Content models are comprised of two different parts:

Content types: Your web content is probably a mixture of several different formats, such as blog posts, galleries, and landing pages. It's common practice to use a set of reusable templates for creating content in these formats—both for time-saving purposes and to ensure consistency.

Content attributes: These are the different parts that make up each of your content types. For example, you may use text boxes, images, and an author bio component in order to create the framework for a standard 'blog' page.

Why should you use a content model?

There are at least three strong reasons to spend time and effort working on a content model.

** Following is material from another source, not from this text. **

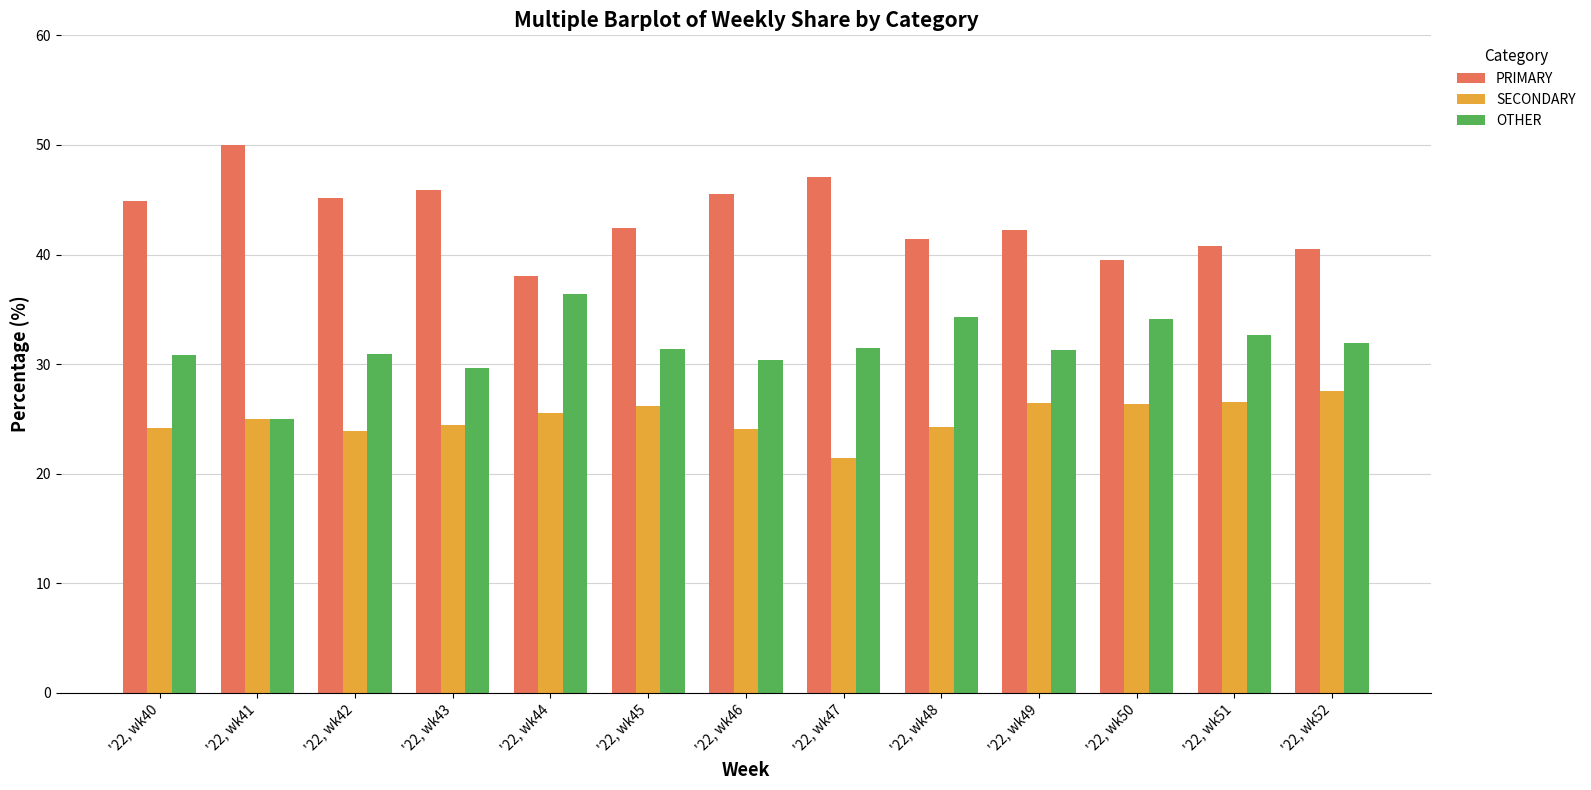

How many categories are shown in the chart?

13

The first is that it ensures that the content on your website is consistent — with any unintended variations 'ironed out' so that you don't risk your audience becoming confused as they navigate through what is essentially the digital 'shop window' for your brand.

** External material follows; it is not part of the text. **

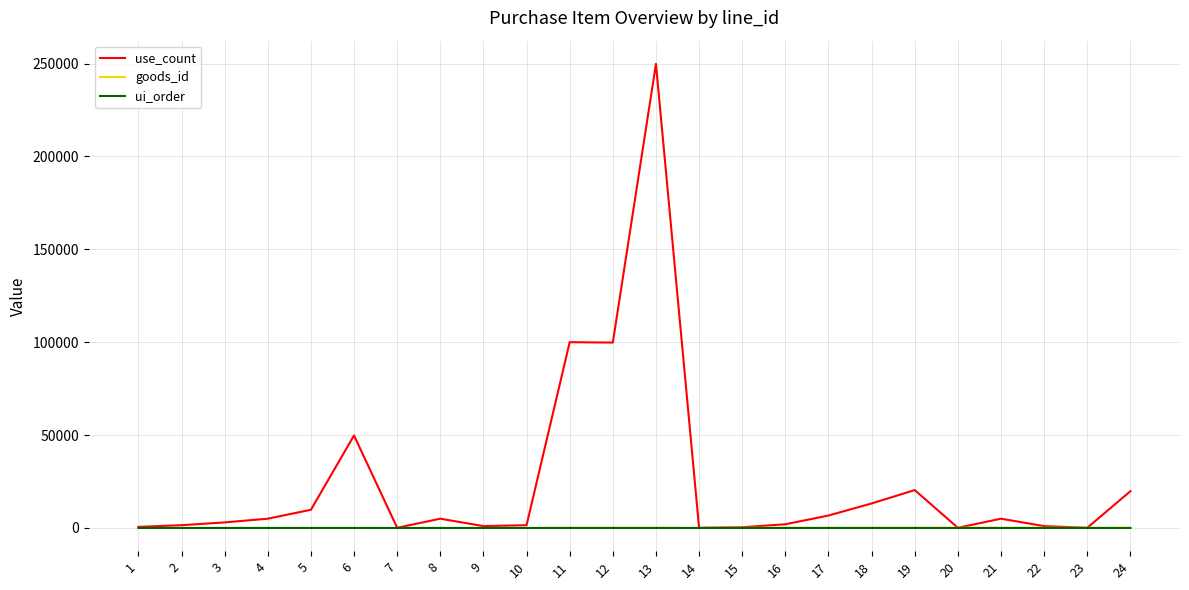

Which series has the widest spread of values?

use_count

The second is that using a content model promotes better collaboration. A content model can act as a reliable, one-stop reference point for team members and other departments, so that everyone 'sings from the same hymn sheet' in their working.

Lastly, using a content model can boost levels of overall efficiency, eliminating confusion and friction, whilst also saving precious time for members of your team.

How to create a content model

The first step towards creating a content model is to spend some creating a 'map' of all of your content. The idea is to jot down the different content types you want to work with, before then also breaking them down into the different content attributes.

By mapping out your content first, you're helping you and others identify potential opportunities to reuse or refine existing content across different content types.

Then, consider using a simple spreadsheet to record each piece of content's attribute details such as the content owner, its format, the kinds of headings it uses, its purpose, and how it should be presented on the website (i.e. the layout).

After this step is completed, you should add the details of how pieces of content are connected to each other:

  • Do some pieces of content have the same attributes in common?
  • Do any content types appear to use attributes inconsistently?
  • Are there new content types you're looking to add in the future? And;
  • Will these use existing attributes — or do new ones need to be created?

Taking the time to build out a content model makes it much easier to identify where any potential overlaps or gaps lie.